Transcribe, verbatim, every line from the start of the entries through the line that contains "medium amount of"; include both boundary lines and omit all others.

Collected data entries:
______
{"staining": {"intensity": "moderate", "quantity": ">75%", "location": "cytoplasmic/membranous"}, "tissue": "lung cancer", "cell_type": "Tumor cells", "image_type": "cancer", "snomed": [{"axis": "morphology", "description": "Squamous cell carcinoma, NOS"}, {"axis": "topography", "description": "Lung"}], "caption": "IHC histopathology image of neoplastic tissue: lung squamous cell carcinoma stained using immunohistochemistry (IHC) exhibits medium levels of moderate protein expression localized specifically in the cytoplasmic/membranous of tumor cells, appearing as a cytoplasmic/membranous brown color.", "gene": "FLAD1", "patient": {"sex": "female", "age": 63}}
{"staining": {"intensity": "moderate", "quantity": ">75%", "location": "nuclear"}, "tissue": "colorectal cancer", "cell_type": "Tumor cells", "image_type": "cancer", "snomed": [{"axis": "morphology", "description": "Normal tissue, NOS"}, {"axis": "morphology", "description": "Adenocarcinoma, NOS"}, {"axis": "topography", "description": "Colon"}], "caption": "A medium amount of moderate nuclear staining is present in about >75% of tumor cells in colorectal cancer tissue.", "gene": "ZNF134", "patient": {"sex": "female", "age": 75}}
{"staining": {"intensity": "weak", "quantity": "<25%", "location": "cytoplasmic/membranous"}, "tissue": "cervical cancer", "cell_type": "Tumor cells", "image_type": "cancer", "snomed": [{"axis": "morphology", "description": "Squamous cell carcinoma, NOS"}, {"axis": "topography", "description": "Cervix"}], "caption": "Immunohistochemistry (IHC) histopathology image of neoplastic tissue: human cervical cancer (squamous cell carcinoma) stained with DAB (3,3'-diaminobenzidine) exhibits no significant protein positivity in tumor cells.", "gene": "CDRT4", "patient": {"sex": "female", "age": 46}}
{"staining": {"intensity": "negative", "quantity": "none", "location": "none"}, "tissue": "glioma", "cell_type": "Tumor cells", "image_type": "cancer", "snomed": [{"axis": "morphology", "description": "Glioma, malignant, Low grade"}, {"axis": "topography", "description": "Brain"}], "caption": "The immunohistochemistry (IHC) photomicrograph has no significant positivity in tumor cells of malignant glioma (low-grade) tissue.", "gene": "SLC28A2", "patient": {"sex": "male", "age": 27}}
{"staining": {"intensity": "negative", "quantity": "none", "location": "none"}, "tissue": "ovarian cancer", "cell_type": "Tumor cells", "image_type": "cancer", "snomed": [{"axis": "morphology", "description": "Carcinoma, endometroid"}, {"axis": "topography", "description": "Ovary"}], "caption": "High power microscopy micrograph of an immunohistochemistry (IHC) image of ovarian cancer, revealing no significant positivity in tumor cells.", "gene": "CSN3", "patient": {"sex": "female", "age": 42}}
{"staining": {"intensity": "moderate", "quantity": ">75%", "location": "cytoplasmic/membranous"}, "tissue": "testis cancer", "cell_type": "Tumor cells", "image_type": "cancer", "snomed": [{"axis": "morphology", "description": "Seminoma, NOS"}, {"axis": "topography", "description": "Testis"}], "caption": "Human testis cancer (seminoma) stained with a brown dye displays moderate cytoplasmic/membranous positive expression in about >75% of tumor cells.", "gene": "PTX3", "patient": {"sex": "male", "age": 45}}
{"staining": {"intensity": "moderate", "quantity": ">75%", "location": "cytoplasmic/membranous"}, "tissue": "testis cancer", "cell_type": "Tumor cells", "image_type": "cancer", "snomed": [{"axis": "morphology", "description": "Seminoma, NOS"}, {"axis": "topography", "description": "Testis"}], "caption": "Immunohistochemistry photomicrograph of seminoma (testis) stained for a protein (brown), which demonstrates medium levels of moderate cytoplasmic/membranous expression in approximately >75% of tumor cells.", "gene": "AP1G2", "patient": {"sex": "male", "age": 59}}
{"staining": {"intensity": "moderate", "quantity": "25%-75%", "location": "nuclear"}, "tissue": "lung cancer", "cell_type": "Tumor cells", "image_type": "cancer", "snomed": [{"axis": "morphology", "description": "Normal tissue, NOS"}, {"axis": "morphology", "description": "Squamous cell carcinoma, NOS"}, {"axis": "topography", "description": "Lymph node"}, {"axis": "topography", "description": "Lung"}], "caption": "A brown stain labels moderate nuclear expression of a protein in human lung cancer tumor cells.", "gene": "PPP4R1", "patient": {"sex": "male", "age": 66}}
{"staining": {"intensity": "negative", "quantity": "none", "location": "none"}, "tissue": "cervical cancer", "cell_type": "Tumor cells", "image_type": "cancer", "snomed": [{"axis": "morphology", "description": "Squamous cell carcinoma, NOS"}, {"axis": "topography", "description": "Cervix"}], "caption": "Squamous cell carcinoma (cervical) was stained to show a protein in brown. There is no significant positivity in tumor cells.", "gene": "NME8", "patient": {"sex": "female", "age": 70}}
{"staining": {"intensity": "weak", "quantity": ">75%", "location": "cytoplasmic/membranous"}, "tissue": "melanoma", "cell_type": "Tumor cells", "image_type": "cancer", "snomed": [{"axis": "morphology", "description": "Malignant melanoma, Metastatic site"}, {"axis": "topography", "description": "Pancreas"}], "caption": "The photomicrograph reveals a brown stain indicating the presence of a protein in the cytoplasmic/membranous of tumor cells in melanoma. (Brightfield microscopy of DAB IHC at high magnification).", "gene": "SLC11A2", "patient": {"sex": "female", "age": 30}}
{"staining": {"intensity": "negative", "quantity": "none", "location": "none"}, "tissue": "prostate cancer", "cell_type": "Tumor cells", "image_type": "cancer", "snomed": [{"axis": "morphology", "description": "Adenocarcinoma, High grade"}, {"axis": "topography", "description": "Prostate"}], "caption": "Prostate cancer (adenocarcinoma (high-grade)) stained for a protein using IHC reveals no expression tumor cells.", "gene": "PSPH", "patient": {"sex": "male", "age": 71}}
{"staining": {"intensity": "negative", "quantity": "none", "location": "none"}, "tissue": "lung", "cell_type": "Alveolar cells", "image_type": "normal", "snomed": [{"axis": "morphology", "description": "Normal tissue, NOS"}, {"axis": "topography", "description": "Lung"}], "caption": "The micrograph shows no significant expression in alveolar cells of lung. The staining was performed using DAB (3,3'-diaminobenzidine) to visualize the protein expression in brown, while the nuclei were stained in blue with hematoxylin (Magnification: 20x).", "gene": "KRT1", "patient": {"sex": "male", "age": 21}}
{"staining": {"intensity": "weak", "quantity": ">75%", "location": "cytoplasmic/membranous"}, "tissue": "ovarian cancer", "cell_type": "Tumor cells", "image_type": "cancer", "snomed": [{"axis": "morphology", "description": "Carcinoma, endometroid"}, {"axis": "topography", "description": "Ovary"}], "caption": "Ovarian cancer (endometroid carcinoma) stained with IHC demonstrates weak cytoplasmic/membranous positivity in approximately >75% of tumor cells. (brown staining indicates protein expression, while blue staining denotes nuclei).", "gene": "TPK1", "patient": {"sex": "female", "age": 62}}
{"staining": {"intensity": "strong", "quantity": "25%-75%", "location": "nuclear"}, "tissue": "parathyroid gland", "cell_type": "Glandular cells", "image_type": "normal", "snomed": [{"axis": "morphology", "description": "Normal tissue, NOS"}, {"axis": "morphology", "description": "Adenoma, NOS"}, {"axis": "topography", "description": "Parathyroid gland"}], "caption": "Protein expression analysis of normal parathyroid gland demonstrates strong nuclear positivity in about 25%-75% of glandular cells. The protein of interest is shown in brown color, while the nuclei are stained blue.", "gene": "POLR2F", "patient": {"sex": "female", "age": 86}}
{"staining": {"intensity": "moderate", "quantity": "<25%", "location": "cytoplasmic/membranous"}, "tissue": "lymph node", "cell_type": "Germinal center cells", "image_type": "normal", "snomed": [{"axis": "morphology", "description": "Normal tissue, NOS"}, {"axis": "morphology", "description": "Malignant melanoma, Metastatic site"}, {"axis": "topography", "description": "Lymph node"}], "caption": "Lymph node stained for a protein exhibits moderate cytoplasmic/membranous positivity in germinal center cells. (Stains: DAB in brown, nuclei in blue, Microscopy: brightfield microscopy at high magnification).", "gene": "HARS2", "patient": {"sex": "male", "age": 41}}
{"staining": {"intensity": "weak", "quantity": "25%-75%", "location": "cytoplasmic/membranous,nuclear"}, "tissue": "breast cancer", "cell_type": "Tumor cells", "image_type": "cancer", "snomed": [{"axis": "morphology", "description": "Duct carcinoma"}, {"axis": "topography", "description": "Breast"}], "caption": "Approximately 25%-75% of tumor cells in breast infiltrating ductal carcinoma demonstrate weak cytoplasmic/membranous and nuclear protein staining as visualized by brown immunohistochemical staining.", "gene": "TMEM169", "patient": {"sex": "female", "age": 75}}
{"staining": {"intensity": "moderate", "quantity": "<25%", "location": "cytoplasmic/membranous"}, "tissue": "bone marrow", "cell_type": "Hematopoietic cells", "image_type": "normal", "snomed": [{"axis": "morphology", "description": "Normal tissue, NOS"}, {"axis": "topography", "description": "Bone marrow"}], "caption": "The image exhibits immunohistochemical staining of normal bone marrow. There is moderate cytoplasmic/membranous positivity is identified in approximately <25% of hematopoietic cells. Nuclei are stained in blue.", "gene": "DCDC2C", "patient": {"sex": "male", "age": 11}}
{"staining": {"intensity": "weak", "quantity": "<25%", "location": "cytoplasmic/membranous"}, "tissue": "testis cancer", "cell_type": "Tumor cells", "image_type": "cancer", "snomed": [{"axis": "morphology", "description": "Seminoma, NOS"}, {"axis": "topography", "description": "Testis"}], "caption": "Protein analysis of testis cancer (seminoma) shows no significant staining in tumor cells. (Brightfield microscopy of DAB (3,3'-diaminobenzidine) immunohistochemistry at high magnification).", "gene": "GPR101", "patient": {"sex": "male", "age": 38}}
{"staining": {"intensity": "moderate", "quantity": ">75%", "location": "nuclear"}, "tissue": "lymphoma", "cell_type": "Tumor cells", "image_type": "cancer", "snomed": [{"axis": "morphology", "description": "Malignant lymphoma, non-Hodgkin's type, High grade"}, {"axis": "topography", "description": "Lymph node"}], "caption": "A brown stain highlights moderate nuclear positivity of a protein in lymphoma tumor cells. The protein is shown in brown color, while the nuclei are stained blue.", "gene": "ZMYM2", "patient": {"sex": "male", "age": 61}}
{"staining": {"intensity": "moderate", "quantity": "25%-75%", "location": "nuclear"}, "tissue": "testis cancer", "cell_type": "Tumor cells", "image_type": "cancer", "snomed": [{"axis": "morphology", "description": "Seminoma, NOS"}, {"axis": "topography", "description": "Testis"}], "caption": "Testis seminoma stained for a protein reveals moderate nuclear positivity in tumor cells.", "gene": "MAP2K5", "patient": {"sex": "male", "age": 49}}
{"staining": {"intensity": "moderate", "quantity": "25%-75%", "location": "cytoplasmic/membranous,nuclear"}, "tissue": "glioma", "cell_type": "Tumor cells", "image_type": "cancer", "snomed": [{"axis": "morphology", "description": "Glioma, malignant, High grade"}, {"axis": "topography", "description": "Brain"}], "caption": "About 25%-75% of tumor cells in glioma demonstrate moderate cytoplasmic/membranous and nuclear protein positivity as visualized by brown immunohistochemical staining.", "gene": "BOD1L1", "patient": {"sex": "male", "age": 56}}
______
WRITTEN SOLUTION:
{"staining": {"intensity": "moderate", "quantity": ">75%", "location": "cytoplasmic/membranous"}, "tissue": "lung cancer", "cell_type": "Tumor cells", "image_type": "cancer", "snomed": [{"axis": "morphology", "description": "Squamous cell carcinoma, NOS"}, {"axis": "topography", "description": "Lung"}], "caption": "IHC histopathology image of neoplastic tissue: lung squamous cell carcinoma stained using immunohistochemistry (IHC) exhibits medium levels of moderate protein expression localized specifically in the cytoplasmic/membranous of tumor cells, appearing as a cytoplasmic/membranous brown color.", "gene": "FLAD1", "patient": {"sex": "female", "age": 63}}
{"staining": {"intensity": "moderate", "quantity": ">75%", "location": "nuclear"}, "tissue": "colorectal cancer", "cell_type": "Tumor cells", "image_type": "cancer", "snomed": [{"axis": "morphology", "description": "Normal tissue, NOS"}, {"axis": "morphology", "description": "Adenocarcinoma, NOS"}, {"axis": "topography", "description": "Colon"}], "caption": "A medium amount of moderate nuclear staining is present in about >75% of tumor cells in colorectal cancer tissue.", "gene": "ZNF134", "patient": {"sex": "female", "age": 75}}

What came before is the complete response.